Reminiscing Augusts
I was born in August. Maybe this is why the month has always felt heavy, like a thundercloud pregnant with a summer storm or a branch dipping low laden with ripe fruit. I can feel the rain gathering up inside me, ready to be released. I can feel the fruit ready for a hand to reach out and twist, ready to be harvested and consumed.
A few days ago, I tried to capture the feeling in a poorly written poem:
I am always reliving a perfect august.
rereading the same stories,
rediscovering bluegrass,
reciting passages and poems,
recalling laughter of past summers,
reacquainting myself with my soul,
remembering the melancholy of joy.
it was a perfect august—
sticky with humidity and fruit just overripe.
all pomegranates + violets meant to be left uneaten.
but I must have eaten six seeds, because now
every year I return to that perfect august,
longing for the tart crimson juice
to touch my lips once more.
Perhaps I feel this way because I was born in August, and the years pile up when the summer draws to a muggy close, the school year beginning and another number inching up my age. I feel both simultaneously young and old—“love is too old to know what conscience is.”1
Regardless, this is the August I attempt to relive every year:
THE BOOKS I READ
- Circus Mirandus by Cassie Beasley
- The Magician’s Elephant by Kate DiCamillo
- Furthermore by Tahereh Mafi
- Sweep: The Story of a Girl and her Monster by Jonathan Auxier
- A Snicker of Magic by Natalie Lloyd
- A Mango-Shaped Space by Wendy Mass
- The Key to Extraordinary by Natalie Lloyd
- Flora & Ulysses by Kate DiCamillo
- Over the Moon by Natalie Lloyd
- Riddle of Ages by Trenton Lee Stewart
- Over the Moon by Natalie Lloyd
- Because of Winn-Dixie by Kate DiCamillo
- The Problim Children by Natalie Lloyd
THE MUSIC I LISTENED TO
- “Dancing in the Minefields” by Andrew Peterson
- “In the Whisper” by Christy Nockels
- “More than I Am” by Mountain Heart
- “Stars” by The Weepies
- “Strawberry Swing” by Coldplay
- “Green Lights” by Sarah Jarosz
- “21st of May” by Nickel Creek
- “Swept Away [Sentimental Version]” by The Avett Brothers
- “Hanging by a Thread” by Nickle Creek
- “Feathers” by The Lil Smokies
- “Where Do You Go” by Flatt Lonesome
- “If I Could Talk to a Younger Me” by Bela Fleck + Abigail Washburn
- “Echo” by Mandolin Orange (who has since changed their band’s name to Watchhouse)

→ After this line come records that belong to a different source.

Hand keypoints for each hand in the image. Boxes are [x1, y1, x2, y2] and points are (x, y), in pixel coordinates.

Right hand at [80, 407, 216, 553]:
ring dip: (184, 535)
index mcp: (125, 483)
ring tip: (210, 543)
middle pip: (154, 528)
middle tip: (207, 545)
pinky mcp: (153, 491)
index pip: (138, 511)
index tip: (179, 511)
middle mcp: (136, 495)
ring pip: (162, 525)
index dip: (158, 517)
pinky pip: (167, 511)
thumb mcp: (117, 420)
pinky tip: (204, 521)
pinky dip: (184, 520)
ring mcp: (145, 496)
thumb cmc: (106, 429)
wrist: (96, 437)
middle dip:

- “Good Enough” by Molly Tuttle
- “Canary” by Honeysuckle
- “Kalamazoo” by The Show Ponies
- “Blind in the Fray” by The Last Revel
(here is a link to that playlist)
THE THINGS I DID
- listened to bluegrass while learning biology
- began teaching myself how to sing harmonies as a result of consuming bluegrass
- read, obviously. mostly in the sunroom of my house.

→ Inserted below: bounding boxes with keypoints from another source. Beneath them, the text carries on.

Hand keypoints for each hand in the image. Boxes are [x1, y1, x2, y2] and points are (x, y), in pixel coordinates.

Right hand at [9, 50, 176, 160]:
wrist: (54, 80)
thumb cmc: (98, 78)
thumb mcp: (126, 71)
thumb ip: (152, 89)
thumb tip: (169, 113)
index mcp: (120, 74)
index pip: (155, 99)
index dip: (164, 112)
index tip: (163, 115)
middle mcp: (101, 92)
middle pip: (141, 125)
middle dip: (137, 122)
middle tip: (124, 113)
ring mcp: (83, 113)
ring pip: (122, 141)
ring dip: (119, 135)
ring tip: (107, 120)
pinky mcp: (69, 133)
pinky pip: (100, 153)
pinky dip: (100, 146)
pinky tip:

- book journaled for the third month
- read the archives of Natalie Lloyd’s old blog and wrote many of my favorite quotes in a commonplace book
- wrote my novel
- began my sophomore year of high school
- pondered the line, “We save ourselves by saving others” from Sweep
- watched my favorite movie, Lemonade Mouth
- turned fifteen years old
- recorded the lyrics of the songs I was listening to and writing
- made lists of my favorite words, like Felicity in A Snicker of Magic
- began a ballet class for the first time since I reluctantly quit at eight years old
I take stock, make these lists, review the patterns, reminisce those old longings and attempt to recreate them. The echoes will never be so sweet, I know, but I smile looking at that perfect August, grateful for so lovely a memory—the memory proof that I have lived it and have loved it well.